# Makrelen Angeln in Norwegen - kompletter Anfänger



## Mo2000 (7. August 2015)

Hallo,
wir (Familie) fahren nächste Woche für 2 Wochen nach Norwegen und wollten uns dort am Makrelenangeln versuchen (die sind doch für Anfänger am Besten?). Da keiner von uns Angelerfahrung hat und wir keinerlei Ausrüstung haben wollte ich mich kurz informieren, was man da so braucht. Jedoch blick ich nicht durch bei den ganzen Fachbegriffen #c Wir wollen keine besonders gute Ausrüstung sondern nur etwas, mit dem man in den Fjorden, also vom Ufer aus, ein paar Makrelen aus dem Wasser ziehen kann. Was brauch ich denn da alles an Rute/Rolle/Schnur/Köder und sonst?
Vielen Dank schonmal und sorry für das absolute Nichtwissen |supergri
Gruß, Mo


----------



## thanatos (7. August 2015)

*AW: Makrelen Angeln in Norwegen - kompletter Anfänger*

nur zum Makrelenangeln reicht eine Spinnrute mit 30 g Wg
ne Rolle mit 25 er Mono und ein Meeforellenblinker 
um 20 g ,macht richtig Spaß damit .#6
oder ne Rute mit bis zu 150 g Wg 3,5-4 m 
Makrelenpaternoster und großes "Heringsblei"
Aber du solltest auf jeden Fall auch ordentliches Geschirr
für Köhler,Dorsch und co mitnehmen.
Viel Spaß


----------



## j.Breithardt (7. August 2015)

*AW: Makrelen Angeln in Norwegen - kompletter Anfänger*



thanatos schrieb:


> nur zum Makrelenangeln reicht eine Spinnrute mit 30 g Wg
> ne Rolle mit 25 er Mono und ein Meeforellenblinker
> um 20 g ,macht richtig Spaß damit .#6
> oder ne Rute mit bis zu 150 g Wg 3,5-4 m
> ...




Dazu möchte ich noch etwas beisteuern.:m
Eine mittlere Posenrute (  60gr. WG mit Fischfetzen) erweitert das Beutespektrum gewaltig.


----------



## Andal (7. August 2015)

*AW: Makrelen Angeln in Norwegen - kompletter Anfänger*



> ne Rute mit bis zu 150 g Wg 3,5-4 m
> Makrelenpaternoster und großes "Heringsblei"
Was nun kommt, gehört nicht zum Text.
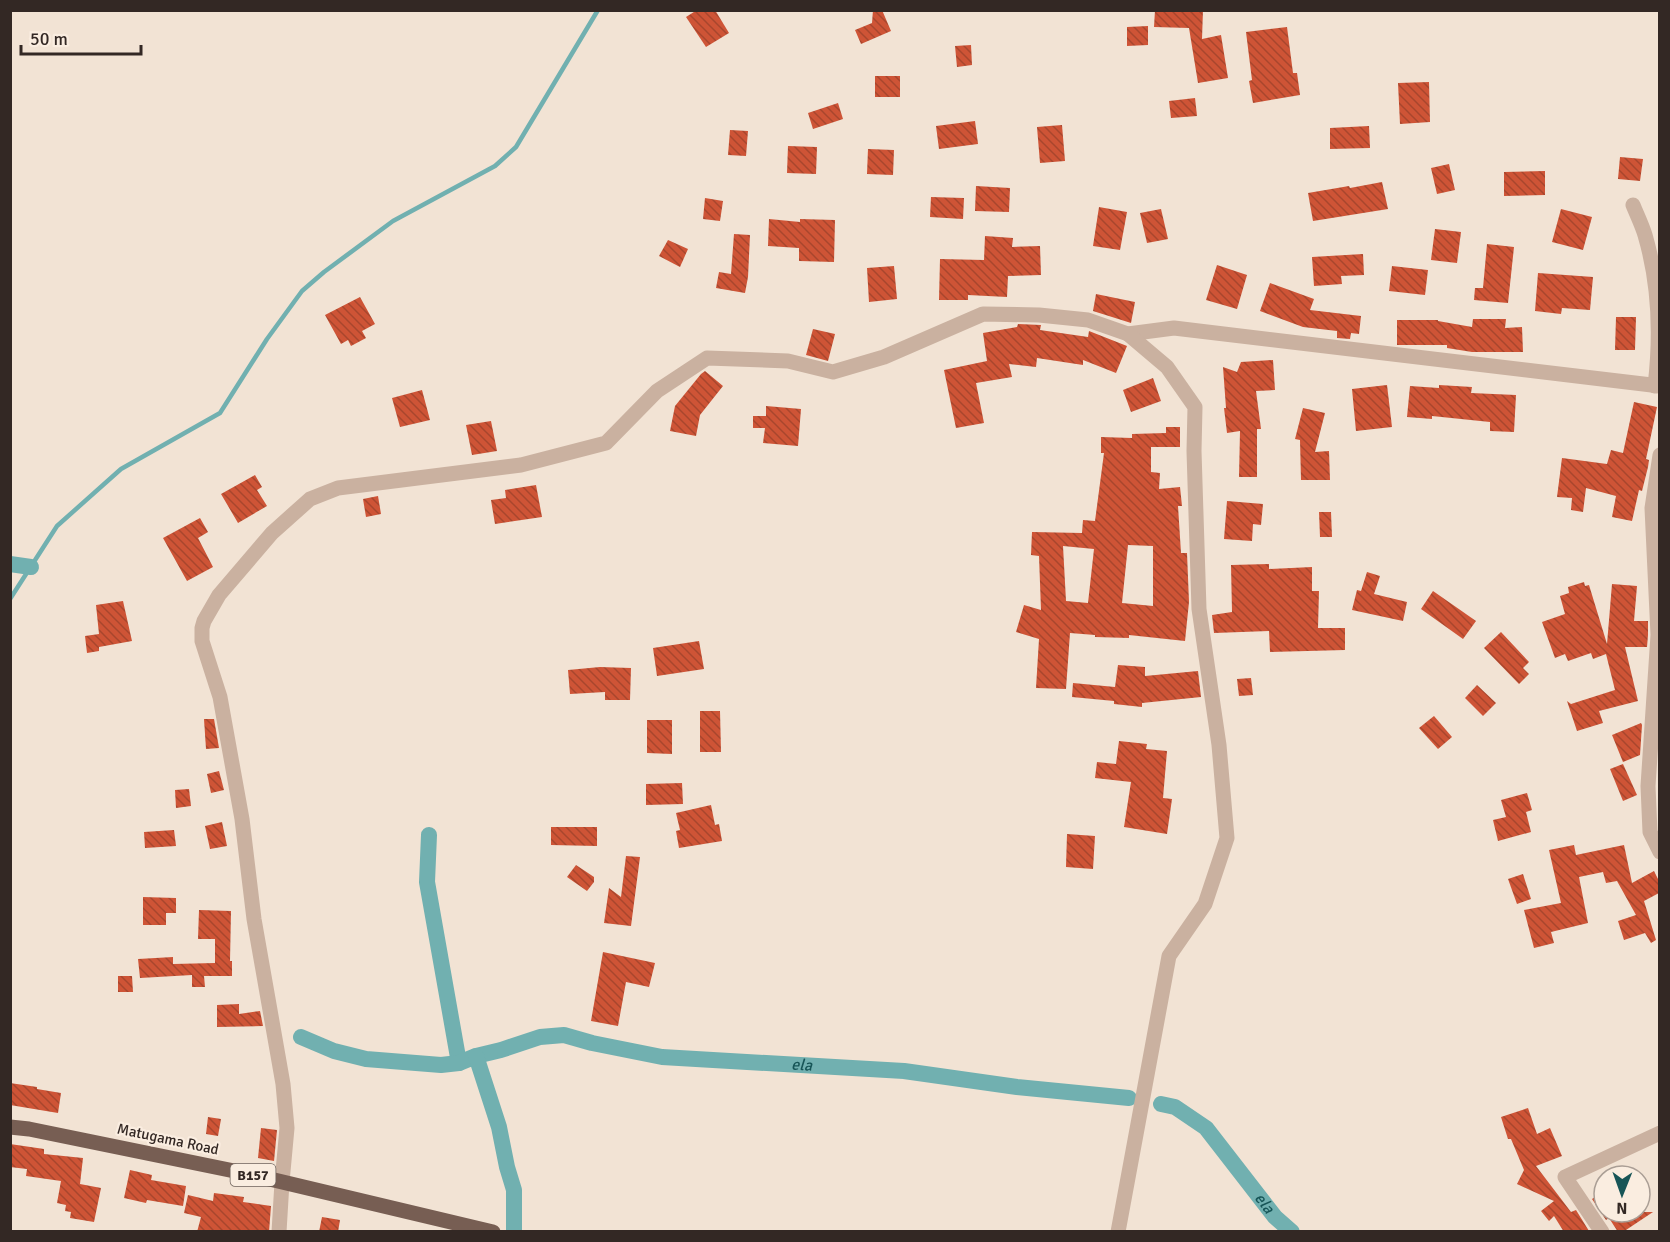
<svg xmlns="http://www.w3.org/2000/svg" width="1670" height="1242" viewBox="0 0 1670 1242" font-family="Signika,sans-serif">
<style>
.lines{fill:none;stroke-linecap:round;stroke-linejoin:round}
.stream{stroke:#71b0b0;stroke-width:4.5}
.canal{stroke:#71b0b0;stroke-width:16}
.building{fill:url(#building-back-hatch);fill-rule:evenodd}
.minor{stroke:#cab1a0;stroke-width:15}
.major{stroke:#775e53;stroke-width:15}
.labels{text-anchor:middle;dominant-baseline:central;stroke-width:4.5;stroke-linejoin:round;paint-order:stroke}
.shield{fill:#faede0;stroke:#6f635c;stroke-width:1.5}
.shield-label{font-size:14px;font-weight:bold;fill:#332824}
.street-label{font-size:15px;fill:#332824;stroke:#faede0}
.water-label{font-size:16px;font-style:italic;fill:#175557;stroke:#faede0}
</style>
<defs>
<pattern id="building-back-hatch" width="6" height="6" patternUnits="userSpaceOnUse" patternTransform="scale(1.5)"><rect width="6" height="6" fill="#ce5436"/><path d="M-1 5l2 2M0 0l6 6M5-1l2 2" fill="none" stroke="#a8462d"/></pattern>
</defs>
<rect width="100%" height="100%" fill="#f2e3d4"/>
<g class="lines">
<polyline class="stream" points="10,599 57,526 121,469 220,413 267,339 302,291 324,272 393,221 495,166 516,147 598,10"/>
<g class="canal">
<polyline points="10,564 31,567"/>
<polyline points="429,835 427,882 459,1063"/>
<path id="s1" d="M301 1037 334 1051 366 1059 441 1065 459 1063 476 1056 501 1050 540 1037 564 1035 592 1043 662 1057 904 1071 1017 1087 1129 1098"/>
<polyline points="476,1056 499,1127 507,1167 514,1190 514,1232"/>
<path id="s2" d="M1161 1104 1175 1107 1206 1128 1275 1217 1292 1232"/>
</g>
</g>
<g class="building">
<polygon points="697,10 715,10 729,33 706,47 686,17"/>
<polygon points="873,10 882,10 891,31 861,44 855,30 872,23"/>
<polygon points="1155,10 1203,10 1202,39 1221,35 1228,78 1198,83 1189,28 1154,27"/>
<polygon points="1148,26 1148,45 1127,46 1127,27"/>
<polygon points="1287,27 1293,73 1297,73 1300,95 1253,103 1249,81 1252,80 1246,32"/>
<polygon points="971,45 972,65 957,67 955,46"/>
<rect x="875" y="76" width="25" height="21"/>
<polygon points="1429,82 1430,122 1400,124 1398,83"/>
<polygon points="1195,98 1197,116 1171,118 1169,101"/>
<polygon points="838,103 843,119 813,129 808,113"/>
<polygon points="975,121 978,144 939,149 936,126"/>
<polygon points="1062,125 1065,161 1040,163 1037,127"/>
<polygon points="1369,126 1370,148 1330,149 1330,128"/>
<polygon points="730,130 748,131 746,156 728,155"/>
<polygon points="788,146 817,147 816,174 787,173"/>
<polygon points="868,149 894,150 893,175 867,174"/>
<polygon points="1620,157 1643,159 1640,181 1618,179"/>
<polygon points="1449,164 1455,190 1437,194 1431,168"/>
<polygon points="1545,171 1545,195 1504,196 1504,172"/>
<polygon points="1382,182 1388,209 1313,221 1308,193 1349,186 1350,188"/>
<polygon points="976,186 1010,188 1009,212 975,211"/>
<polygon points="931,197 964,198 963,219 930,217"/>
<polygon points="705,198 723,201 720,221 703,219"/>
<polygon points="1099,207 1127,212 1120,250 1093,246"/>
<polygon points="1161,209 1168,239 1147,243 1140,213"/>
<polygon points="1561,209 1592,217 1583,250 1552,242"/>
<polygon points="769,219 800,222 800,219 835,220 834,262 799,261 799,248 768,246"/>
<polygon points="1435,229 1461,232 1457,263 1431,260"/>
<polygon points="734,234 750,235 748,277 745,293 716,288 719,272 731,274"/>
<polygon points="985,236 1013,238 1012,247 1040,246 1041,275 1008,276 1007,297 968,295 968,300 939,300 940,259 984,260"/>
<polygon points="668,240 688,249 680,267 659,256"/>
<polygon points="1487,244 1514,247 1508,303 1474,300 1475,288 1483,288"/>
<polygon points="1363,254 1364,275 1341,276 1342,284 1314,286 1312,257"/>
<polygon points="1217,265 1247,275 1237,309 1206,300"/>
<polygon points="894,266 897,299 869,302 867,268"/>
<polygon points="1392,266 1428,270 1425,295 1389,291"/>
<polygon points="1538,273 1593,277 1590,310 1562,308 1561,314 1535,311"/>
<polygon points="1270,283 1314,299 1310,310 1361,316 1359,334 1351,333 1350,339 1337,338 1337,331 1303,327 1260,311"/>
<polygon points="1096,294 1135,302 1131,323 1093,311"/>
<polygon points="360,297 375,324 362,331 366,338 351,346 348,340 341,344 325,315"/>
<polygon points="1616,317 1636,317 1635,350 1615,350"/>
<polygon points="1473,319 1506,319 1505,328 1522,327 1523,352 1472,352 1447,348 1447,345 1397,345 1397,320 1438,320 1438,321 1472,327"/>
<polygon points="1018,324 1041,325 1040,330 1088,337 1089,331 1127,346 1116,373 1083,360 1083,365 1037,358 1036,367 1009,364 1012,377 976,383 984,423 956,428 944,370 987,361 983,333 1017,327"/>
<polygon points="813,329 835,334 828,361 806,355"/>
<polygon points="1273,360 1275,390 1256,391 1261,429 1257,429 1257,477 1239,477 1240,431 1227,433 1224,408 1226,408 1223,367 1237,372 1241,362"/>
<polygon points="705,371 723,386 700,415 696,436 670,431 675,406 701,374"/>
<polygon points="1153,378 1161,401 1131,412 1123,390"/>
<polygon points="1387,385 1392,427 1356,431 1352,389"/>
<polygon points="1439,385 1472,387 1471,393 1516,395 1514,432 1490,431 1490,422 1432,416 1432,419 1407,417 1410,386 1439,388"/>
<polygon points="422,390 430,420 400,427 392,398"/>
<polygon points="1634,402 1657,407 1646,459 1649,460 1648,467 1642,491 1639,490 1632,521 1612,517 1616,496 1586,488 1583,512 1571,510 1572,498 1557,497 1562,458 1607,464 1611,450 1623,453"/>
<polygon points="766,406 801,409 798,446 763,443 765,428 753,428 753,416 766,416"/>
<polygon points="1303,408 1325,413 1315,452 1329,451 1330,480 1301,480 1300,440 1295,439"/>
<polygon points="491,421 497,451 472,455 466,425"/>
<path d="M1166 427H1180V447H1151V472L1160 473 1159 489 1180 487 1182 506H1178L1181 553H1187L1189 602 1185 641 1129 635V638L1095 637V635L1070 633 1066 689 1036 688 1039 639 1016 632 1024 605 1041 610 1039 556 1031 555 1032 532 1082 533 1083 520 1095 521 1104 453H1101V437L1132 438V434L1166 433ZM1128 545 1153 546V606L1122 603ZM1063 546 1094 549 1088 603 1066 601Z"/>
<polygon points="255,475 262,487 257,490 267,506 238,523 221,494"/>
<polygon points="536,485 542,517 495,524 491,500 506,498 505,490"/>
<polygon points="378,496 381,514 366,517 363,499"/>
<polygon points="1227,501 1263,504 1261,525 1253,524 1252,541 1224,539"/>
<polygon points="1319,512 1331,512 1332,537 1320,537"/>
<polygon points="200,518 208,532 198,538 213,567 187,581 163,538"/>
<polygon points="1269,564 1269,569 1312,567 1312,591 1319,591 1318,628 1345,628 1345,650 1270,652 1269,631 1214,633 1212,615 1232,612 1231,565"/>
<polygon points="1367,572 1380,576 1374,594 1407,602 1403,621 1352,610 1357,590 1361,591"/>
<polygon points="1584,582 1585,586 1589,585 1607,644 1612,584 1637,586 1634,621 1648,621 1648,635 1647,647 1625,647 1638,701 1599,711 1603,723 1577,731 1567,701 1571,704 1615,690 1606,654 1593,659 1591,653 1568,661 1565,654 1555,658 1542,622 1565,614 1560,596 1569,593 1568,587"/>
<polygon points="1433,591 1476,621 1463,639 1421,609"/>
<polygon points="123,601 132,641 99,647 99,651 87,653 85,636 99,634 96,605"/>
<polygon points="1501,632 1529,662 1523,668 1529,674 1519,684 1484,648"/>
<polygon points="699,641 704,669 657,676 653,648"/>
<polygon points="1118,665 1145,667 1145,676 1198,671 1201,697 1142,703 1142,707 1114,704 1114,701 1072,697 1073,683 1115,687"/>
<polygon points="600,667 631,668 630,700 605,700 605,692 570,694 568,670"/>
<polygon points="1251,678 1253,695 1239,696 1237,679"/>
<polygon points="1477,685 1496,703 1483,716 1465,698"/>
<polygon points="700,711 720,711 721,752 700,752"/>
<polygon points="1434,716 1452,737 1438,749 1419,728"/>
<polygon points="204,719 214,719 219,748 206,749"/>
<polygon points="647,720 672,720 672,754 647,753"/>
<polygon points="1641,723 1642,725 1640,755 1623,762 1612,735"/>
<polygon points="1119,741 1147,744 1146,749 1167,751 1163,798 1172,799 1167,834 1124,827 1131,782 1095,778 1097,762 1116,764"/>
<polygon points="1623,764 1637,795 1623,801 1610,769"/>
<polygon points="219,771 224,790 211,793 207,774"/>
<polygon points="682,783 683,804 646,805 646,784"/>
<polygon points="189,789 191,806 176,808 175,790"/>
<polygon points="1527,793 1532,810 1526,812 1531,832 1498,841 1493,820 1506,817 1501,800"/>
<polygon points="711,805 715,825 719,824 722,841 679,848 676,831 680,830 676,813"/>
<polygon points="222,822 227,846 210,849 205,826"/>
<polygon points="551,827 597,827 597,846 551,845"/>
<polygon points="174,830 176,846 145,848 144,832"/>
<polygon points="1067,834 1095,836 1093,869 1066,867"/>
<polygon points="1574,845 1576,855 1624,845 1632,883 1654,871 1659,881 1659,893 1644,901 1656,940 1651,943 1645,933 1624,940 1618,921 1636,915 1617,881 1606,883 1603,872 1579,877 1588,923 1551,932 1554,943 1534,948 1524,910 1561,903 1549,850"/>
<polygon points="626,856 640,857 631,926 604,923 609,888 621,897"/>
<polygon points="576,865 594,877 594,882 587,891 567,877"/>
<polygon points="1523,874 1531,899 1517,904 1508,879"/>
<polygon points="143,897 176,898 176,913 166,913 166,925 143,925"/>
<polygon points="199,910 231,911 230,961 232,961 232,976 204,976 205,987 192,987 192,975 140,978 138,959 173,957 173,964 215,963 215,939 198,939"/>
<polygon points="603,952 655,963 649,987 626,982 618,1026 591,1021"/>
<polygon points="118,976 132,976 133,992 118,992"/>
<polygon points="239,1004 239,1014 260,1011 263,1026 217,1027 217,1005"/>
<polygon points="10,1083 37,1087 37,1089 61,1093 58,1113 10,1105"/>
<polygon points="1528,1108 1537,1134 1550,1128 1562,1156 1536,1166 1571,1212 1576,1210 1589,1231 1588,1232 1564,1232 1554,1216 1549,1221 1541,1211 1554,1201 1517,1184 1524,1170 1511,1139 1508,1139 1501,1117"/>
<polygon points="208,1117 221,1119 218,1136 206,1134"/>
<polygon points="261,1128 277,1130 274,1161 258,1158"/>
<polygon points="10,1144 44,1149 44,1154 83,1158 80,1184 101,1188 94,1222 70,1218 71,1212 65,1211 66,1205 57,1203 61,1181 26,1176 27,1169 10,1167"/>
<polygon points="130,1170 152,1175 151,1180 186,1186 183,1206 147,1200 146,1203 124,1198"/>
<polygon points="1604,1191 1604,1212 1653,1212 1623,1232 1618,1232 1609,1218 1606,1220 1592,1199"/>
<polygon points="214,1193 244,1197 243,1202 271,1206 269,1232 197,1232 201,1217 184,1213 188,1195 213,1201"/>
<polygon points="322,1217 340,1220 338,1232 319,1232"/>
</g>
<g class="lines">
<g class="minor">
<path d="M1633 205C1637 215 1642 225 1645 235 1659 283 1661 336 1655 386"/>
<polyline points="1128,334 1174,328 1660,386"/>
<polyline points="1660,455 1652,508 1658,635 1648,786 1650,832 1660,852"/>
<polyline points="279,1232 282,1182 287,1128 283,1084 254,919 242,819 220,697 202,641 202,628 204,621 219,595 272,533 310,499 338,488 521,465 606,443 657,391 707,358 788,361 833,372 884,357 983,314 1039,315 1088,320 1128,334 1167,367 1195,407 1194,451 1199,609 1219,745 1227,838 1205,904 1169,956 1118,1232"/>
<polyline points="1602,1232 1565,1177 1660,1133"/>
</g>
<polyline class="major" points="10,1127 29,1129 249,1174 493,1232"/>
</g>
<g class="labels">
<rect class="shield" x="230.5" y="1164" width="45" height="22" rx="4.5"/>
<g class="shield-label">
<text x="253" y="1175">B157</text>
</g>
<g class="street-label">
<text transform="translate(168 1139) rotate(12)">Matugama Road</text>
</g>
<g class="water-label">
<text stroke="none"><textPath href="#s1" startOffset="512">ela</textPath></text>
<text stroke="none"><textPath href="#s2" startOffset="147">ela</textPath></text>
</g>
</g>
<rect width="1670" height="1242" fill="none" stroke="#332824" stroke-width="24"/>
<g transform="translate(1622 1194) rotate(181)"><circle r="28" fill="#faede0" stroke="#aa9e95" stroke-width="1.5"/>
<path d="M0-4.5L10 22L0 15L-10 22Z" fill="#175557"/>
<text y="-9" font-size="16" font-weight="bold" text-anchor="middle" fill="#332824">N</text>
</g>
<path d="M21 45v9h120v-9" fill="none" stroke="#332824" stroke-width="3"/>
<text x="30" y="45" font-size="18" fill="#332824" stroke="#faede0" stroke-width="4.5" paint-order="stroke">50 m</text>
</svg>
Das ist m.M. nach das bessere Stichwort für totale Newbies. Dazu eine Rolle mit ~ 200 m 40er Mono, die besagten Heringspaternoster, Heringsbleie, oder einfache Pilker um die 100 gr. und noch eine paar Brandungsvorfächer (ganz einfache, lieber etwas stärkere, ohne viel BlinkBlink) und eine handvoll Blei, zwischen 50 und 150 gr. und dazu noch eine Tüte gute Karabinerwirbel.

Neben Makrelen, können sich dann auch noch Heringe, oder mal ein Köhler, an Steilwänden auch ein Pollack am Gerschirr einfinden und wenn man es beschaulich haben will, kann man auch gemütlich auf Grund auf Plattfische angeln.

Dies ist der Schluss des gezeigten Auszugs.